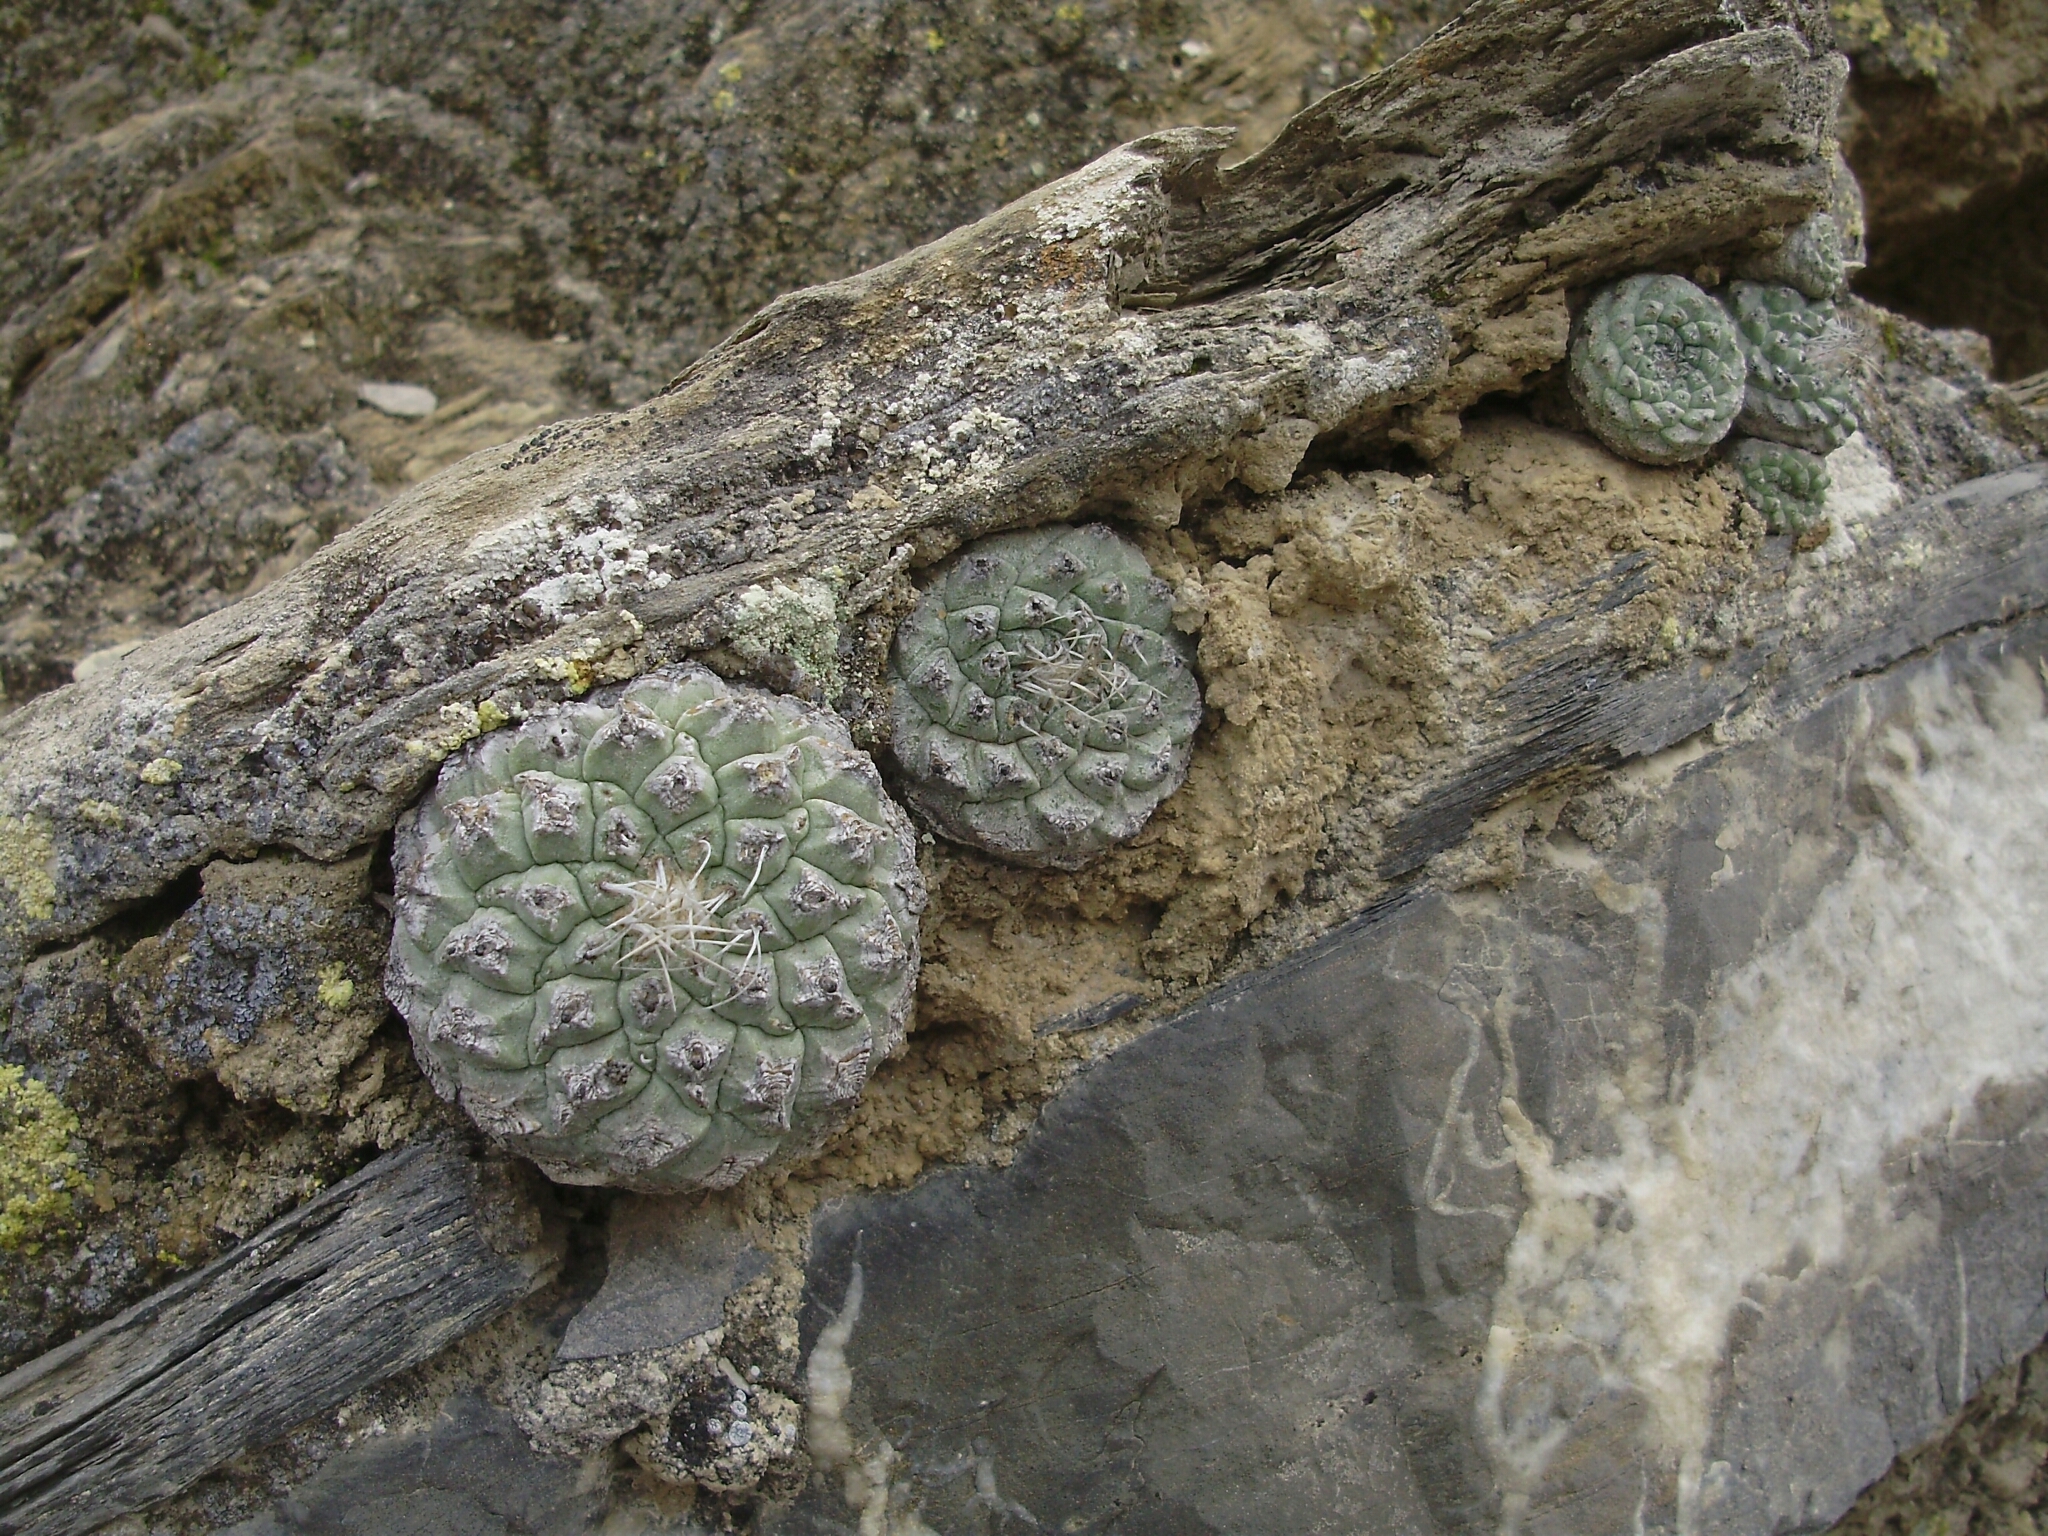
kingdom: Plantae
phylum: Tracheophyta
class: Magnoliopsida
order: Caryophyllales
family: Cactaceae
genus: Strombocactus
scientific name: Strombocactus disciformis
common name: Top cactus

TASK BRIEF: Arrange the lines of the listing above as a Markdown table with the columns Row and Line. Number each row, and leave out blank lines and the pictures.

CORRECT ANSWER:
| Row | Line |
|---|---|
| 1 | kingdom: Plantae |
| 2 | phylum: Tracheophyta |
| 3 | class: Magnoliopsida |
| 4 | order: Caryophyllales |
| 5 | family: Cactaceae |
| 6 | genus: Strombocactus |
| 7 | scientific name: Strombocactus disciformis |
| 8 | common name: Top cactus |